Google did not respond to requests for comment. After being contacted by Reuters about the “Deepfake porn” ads on adult sites, Google temporarily took down the Play Store page for the app, which had been rated E for Everyone. The page was restored after about two weeks, with the app now rated T for Teen due to “Sexual content“.
FILTERS AND WATERMARKS
While there are bad actors in the growing face-swapping software industry, there are a wide variety of apps available to consumers and many do take steps to try to prevent abuse, said Ajder, who champions the ethical use of synthetic media as part of the Synthetic Futures industry group.
Some apps only allow users to swap images into pre-selected scenes, for example, or require ID verification from the person being swapped in, or use AI to detect pornographic uploads, though these are not always effective, he added.
Reface is one of the world’s most popular face-swapping apps, having attracted more than 100 million downloads globally since 2019, with users encouraged to switch faces with celebrities, superheroes and meme characters to create fun video clips.
The U.S.-based company told Reuters it was using automatic and human moderation of content, including a pornography filter, plus had other controls to prevent misuse, including labelling and visual watermarks to flag videos as synthetic.
“From the beginning of the technology and establishment of Reface as a company, there has been a recognition that synthetic media technology could be abused or misused,” it said.
‘ONLY PERPETRATOR LIABLE’
The widening consumer access to powerful computing via smartphones is being accompanied by advances in deepfake technology and the quality of synthetic media.
For example, EndTab founder Dodge and other experts interviewed by Reuters said that in the early days of these tools in 2017, they required a large amount of data input often totalling thousands of images to achieve the same kind of quality that could be produced today from just one image.
“With the quality of these images becoming so high, protests of ‘It’s not me!’ are not enough, and if it looks like you, then the impact is the same as if it is you,” said Sophie Mortimer, manager at the UK-based Revenge Porn Helpline.
Policymakers looking to regulate deepfake technology are making patchy progress, also faced by new technical and ethical snarls.
Laws specifically aimed at online abuse using deepfake technology have been passed in some jurisdictions, including China, South Korea, and California, where maliciously depicting someone in pornography without their consent, or distributing such material, can carry statutory damages of $150,000.

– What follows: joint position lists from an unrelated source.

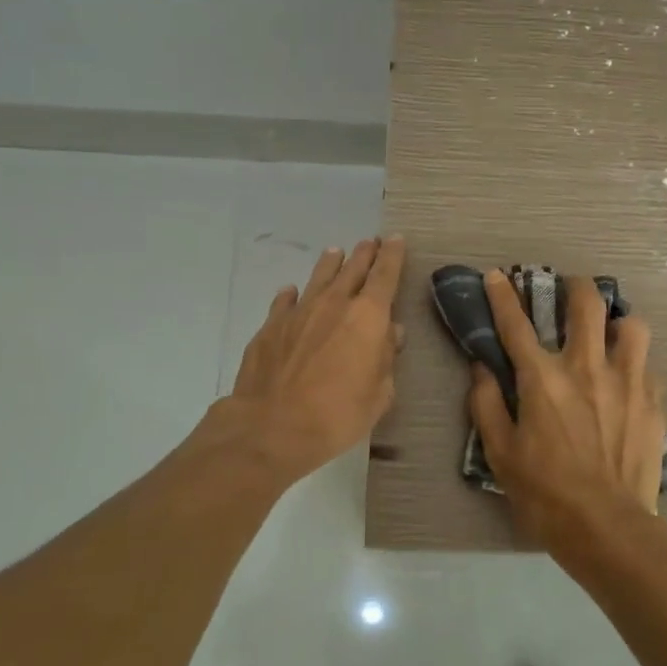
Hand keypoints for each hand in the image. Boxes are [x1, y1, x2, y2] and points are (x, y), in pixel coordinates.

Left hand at [224, 237, 406, 484]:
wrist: (272, 426)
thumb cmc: (337, 415)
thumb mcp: (379, 394)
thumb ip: (386, 359)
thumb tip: (390, 333)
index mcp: (368, 317)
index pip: (385, 275)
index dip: (392, 255)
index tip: (395, 239)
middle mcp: (334, 304)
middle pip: (353, 269)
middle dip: (364, 254)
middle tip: (370, 242)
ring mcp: (299, 312)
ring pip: (319, 278)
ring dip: (331, 264)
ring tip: (336, 252)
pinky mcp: (271, 326)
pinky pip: (285, 301)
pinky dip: (293, 294)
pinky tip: (291, 291)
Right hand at [467, 269, 666, 555]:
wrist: (608, 529)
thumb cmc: (546, 493)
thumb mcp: (500, 453)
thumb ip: (486, 404)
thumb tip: (481, 369)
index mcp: (543, 379)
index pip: (516, 324)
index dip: (502, 296)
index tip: (496, 275)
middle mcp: (587, 367)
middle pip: (587, 303)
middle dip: (575, 286)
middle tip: (569, 291)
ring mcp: (627, 381)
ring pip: (632, 324)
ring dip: (617, 322)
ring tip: (610, 334)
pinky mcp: (653, 402)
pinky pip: (648, 365)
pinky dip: (635, 364)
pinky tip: (627, 381)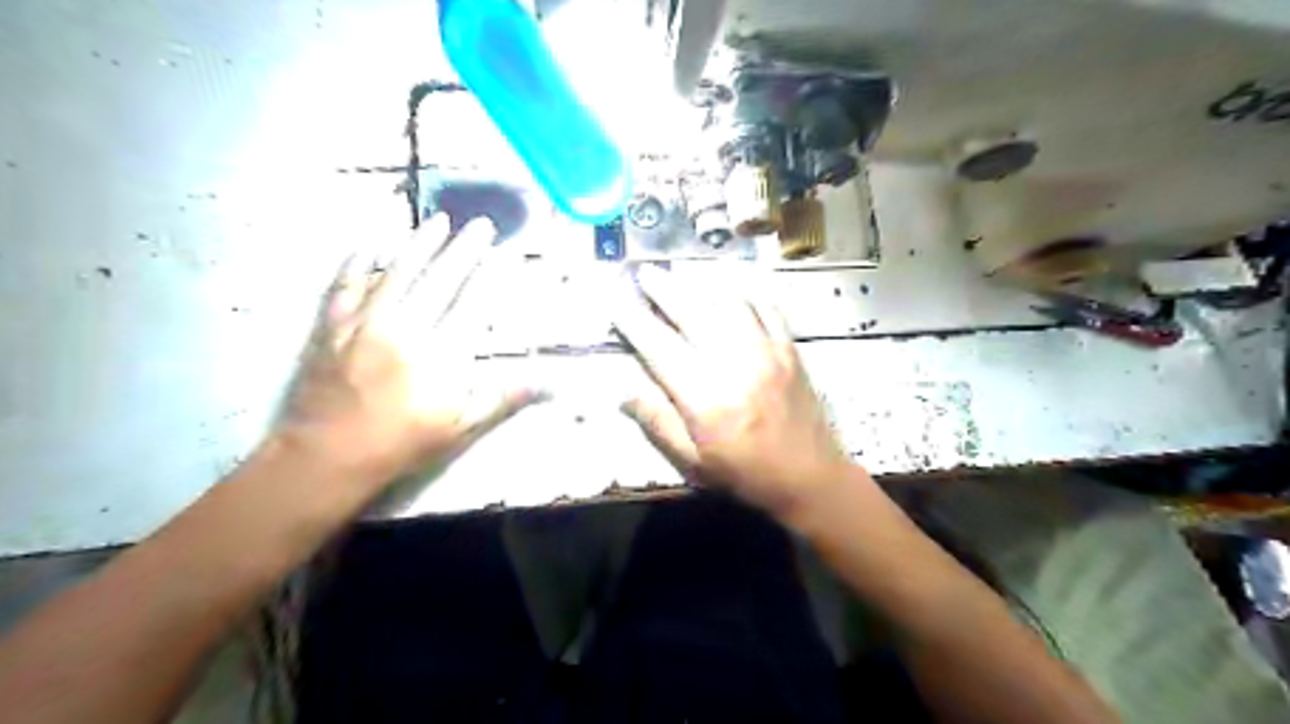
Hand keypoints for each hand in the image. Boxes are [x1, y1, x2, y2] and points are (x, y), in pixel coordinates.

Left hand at [275, 212, 541, 491]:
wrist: (327, 457)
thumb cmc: (403, 444)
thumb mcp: (462, 427)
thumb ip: (504, 398)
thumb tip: (551, 385)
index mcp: (441, 354)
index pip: (474, 303)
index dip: (493, 275)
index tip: (508, 252)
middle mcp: (406, 329)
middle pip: (440, 279)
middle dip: (464, 249)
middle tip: (481, 224)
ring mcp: (365, 323)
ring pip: (396, 272)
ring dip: (419, 244)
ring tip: (438, 220)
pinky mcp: (332, 326)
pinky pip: (345, 285)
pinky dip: (357, 263)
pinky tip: (368, 245)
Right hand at [612, 265, 852, 520]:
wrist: (809, 477)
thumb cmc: (745, 474)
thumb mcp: (693, 462)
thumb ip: (659, 423)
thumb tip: (626, 390)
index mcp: (705, 398)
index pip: (659, 348)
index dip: (634, 322)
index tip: (616, 303)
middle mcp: (734, 365)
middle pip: (693, 313)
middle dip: (664, 289)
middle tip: (646, 272)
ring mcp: (767, 352)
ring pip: (729, 303)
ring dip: (702, 283)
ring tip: (683, 273)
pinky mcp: (790, 349)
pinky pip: (768, 308)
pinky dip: (748, 291)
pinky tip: (733, 284)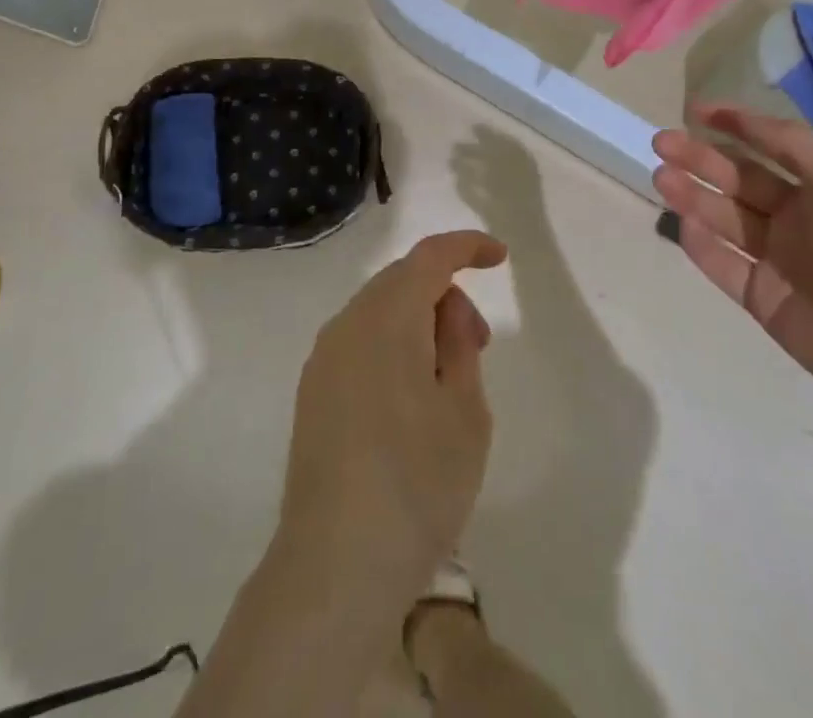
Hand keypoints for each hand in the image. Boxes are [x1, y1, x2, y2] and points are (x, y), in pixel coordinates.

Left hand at [274, 230, 507, 605]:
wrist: (336, 565)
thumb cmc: (417, 482)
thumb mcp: (464, 410)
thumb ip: (458, 342)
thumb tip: (446, 308)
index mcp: (386, 317)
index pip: (430, 256)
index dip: (467, 246)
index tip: (500, 258)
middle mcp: (347, 323)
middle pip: (402, 281)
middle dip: (445, 294)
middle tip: (478, 343)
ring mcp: (323, 358)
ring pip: (379, 312)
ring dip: (418, 323)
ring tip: (449, 377)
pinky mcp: (312, 392)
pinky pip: (359, 343)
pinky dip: (391, 346)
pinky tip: (410, 398)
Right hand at [652, 105, 812, 434]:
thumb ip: (793, 145)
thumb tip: (743, 117)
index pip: (771, 147)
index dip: (735, 125)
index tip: (695, 110)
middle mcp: (799, 219)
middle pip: (739, 180)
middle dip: (700, 158)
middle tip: (661, 142)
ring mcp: (778, 260)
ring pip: (724, 218)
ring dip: (692, 195)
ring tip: (660, 176)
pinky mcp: (762, 298)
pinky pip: (722, 264)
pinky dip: (701, 244)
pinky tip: (684, 224)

“Specific legislative intervention or criminalisation of deepfake pornography is still lacking,” researchers at the European Parliament said in a study presented to a panel of lawmakers in October that suggested legislation should cast a wider net of responsibility to include actors such as developers or distributors, as well as abusers.
“As it stands today, only the perpetrator is liable. However, many perpetrators go to great lengths to initiate such attacks at such an anonymous level that neither law enforcement nor platforms can identify them.”
Marietje Schaake, international policy director at Stanford University’s Cyber Policy Center and a former member of the EU parliament, said broad new digital laws including the proposed AI Act in the United States and GDPR in Europe could regulate elements of deepfake technology, but that there were gaps.
“While it may sound like there are many legal options to pursue, in practice it is a challenge for a victim to be empowered to do so,” Schaake said.
“The draft AI Act under consideration foresees that manipulated content should be disclosed,” she added.
“But the question is whether being aware does enough to stop the harmful impact. If the virality of conspiracy theories is an indicator, information that is too absurd to be true can still have wide and harmful societal impact.”